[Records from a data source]
— start —
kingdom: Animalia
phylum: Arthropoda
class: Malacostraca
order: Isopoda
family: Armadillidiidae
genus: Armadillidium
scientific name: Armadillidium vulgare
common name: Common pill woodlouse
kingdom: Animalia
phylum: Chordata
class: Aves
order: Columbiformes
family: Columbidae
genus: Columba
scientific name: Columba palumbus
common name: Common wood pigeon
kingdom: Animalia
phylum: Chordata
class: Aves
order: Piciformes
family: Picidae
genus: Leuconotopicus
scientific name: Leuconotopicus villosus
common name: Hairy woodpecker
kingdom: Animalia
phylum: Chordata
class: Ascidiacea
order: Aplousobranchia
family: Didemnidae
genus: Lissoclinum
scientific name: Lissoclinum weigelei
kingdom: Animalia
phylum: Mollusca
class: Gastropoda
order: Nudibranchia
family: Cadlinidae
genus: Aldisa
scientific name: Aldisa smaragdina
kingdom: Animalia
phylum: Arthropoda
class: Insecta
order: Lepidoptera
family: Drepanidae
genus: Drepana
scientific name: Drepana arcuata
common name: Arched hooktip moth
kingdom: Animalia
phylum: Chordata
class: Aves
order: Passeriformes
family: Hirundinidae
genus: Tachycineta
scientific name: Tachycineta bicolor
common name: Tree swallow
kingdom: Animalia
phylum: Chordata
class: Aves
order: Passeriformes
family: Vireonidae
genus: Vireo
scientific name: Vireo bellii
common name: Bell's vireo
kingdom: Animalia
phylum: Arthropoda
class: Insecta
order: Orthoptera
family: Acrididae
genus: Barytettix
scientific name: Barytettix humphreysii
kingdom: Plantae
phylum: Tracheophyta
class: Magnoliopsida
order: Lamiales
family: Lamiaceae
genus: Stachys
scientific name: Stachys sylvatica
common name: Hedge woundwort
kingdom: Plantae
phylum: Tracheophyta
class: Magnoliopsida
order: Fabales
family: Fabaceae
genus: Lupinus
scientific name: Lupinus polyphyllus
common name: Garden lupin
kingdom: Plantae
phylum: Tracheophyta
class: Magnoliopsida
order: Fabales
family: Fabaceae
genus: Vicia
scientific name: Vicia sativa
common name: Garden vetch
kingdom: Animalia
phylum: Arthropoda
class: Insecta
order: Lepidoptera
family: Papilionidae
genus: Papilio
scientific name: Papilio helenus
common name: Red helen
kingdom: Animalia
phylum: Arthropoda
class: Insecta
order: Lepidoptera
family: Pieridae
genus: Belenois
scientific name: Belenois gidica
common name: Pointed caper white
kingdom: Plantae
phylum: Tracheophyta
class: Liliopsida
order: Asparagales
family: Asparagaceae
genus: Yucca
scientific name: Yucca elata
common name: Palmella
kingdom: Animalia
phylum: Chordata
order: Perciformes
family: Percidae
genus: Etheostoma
— end —
■ DIRECTIONS FOR THIS TASK
Rewrite all lines of the records, substituting "vernacular name" for each occurrence of "common name" and keeping everything else unchanged.

■ ANSWER BELOW
kingdom: Animalia
phylum: Arthropoda
class: Malacostraca
order: Isopoda
family: Armadillidiidae
genus: Armadillidium
scientific name: Armadillidium vulgare
vernacular name: Common pill woodlouse
kingdom: Animalia
phylum: Chordata
class: Aves
order: Columbiformes
family: Columbidae
genus: Columba
scientific name: Columba palumbus
vernacular name: Common wood pigeon
kingdom: Animalia
phylum: Chordata
class: Aves
order: Piciformes
family: Picidae
genus: Leuconotopicus
scientific name: Leuconotopicus villosus
vernacular name: Hairy woodpecker
kingdom: Animalia
phylum: Chordata
class: Ascidiacea
order: Aplousobranchia
family: Didemnidae
genus: Lissoclinum
scientific name: Lissoclinum weigelei
kingdom: Animalia
phylum: Mollusca
class: Gastropoda
order: Nudibranchia
family: Cadlinidae
genus: Aldisa
scientific name: Aldisa smaragdina
kingdom: Animalia
phylum: Arthropoda
class: Insecta
order: Lepidoptera
family: Drepanidae
genus: Drepana
scientific name: Drepana arcuata
vernacular name: Arched hooktip moth
kingdom: Animalia
phylum: Chordata
class: Aves
order: Passeriformes
family: Hirundinidae
genus: Tachycineta
scientific name: Tachycineta bicolor
vernacular name: Tree swallow
kingdom: Animalia
phylum: Chordata
class: Aves
order: Passeriformes
family: Vireonidae
genus: Vireo
scientific name: Vireo bellii
vernacular name: Bell's vireo
kingdom: Animalia
phylum: Arthropoda
class: Insecta
order: Orthoptera
family: Acrididae
genus: Barytettix
scientific name: Barytettix humphreysii
kingdom: Plantae
phylum: Tracheophyta
class: Magnoliopsida
order: Lamiales
family: Lamiaceae
genus: Stachys
scientific name: Stachys sylvatica
vernacular name: Hedge woundwort
kingdom: Plantae
phylum: Tracheophyta
class: Magnoliopsida
order: Fabales
family: Fabaceae
genus: Lupinus
scientific name: Lupinus polyphyllus
vernacular name: Garden lupin
kingdom: Plantae
phylum: Tracheophyta
class: Magnoliopsida
order: Fabales
family: Fabaceae
genus: Vicia
scientific name: Vicia sativa
vernacular name: Garden vetch
kingdom: Animalia
phylum: Arthropoda
class: Insecta
order: Lepidoptera
family: Papilionidae
genus: Papilio
scientific name: Papilio helenus
vernacular name: Red helen
kingdom: Animalia
phylum: Arthropoda
class: Insecta
order: Lepidoptera
family: Pieridae
genus: Belenois
scientific name: Belenois gidica
vernacular name: Pointed caper white
kingdom: Plantae
phylum: Tracheophyta
class: Liliopsida
order: Asparagales
family: Asparagaceae
genus: Yucca
scientific name: Yucca elata
vernacular name: Palmella
kingdom: Animalia
phylum: Chordata
order: Perciformes
family: Percidae
genus: Etheostoma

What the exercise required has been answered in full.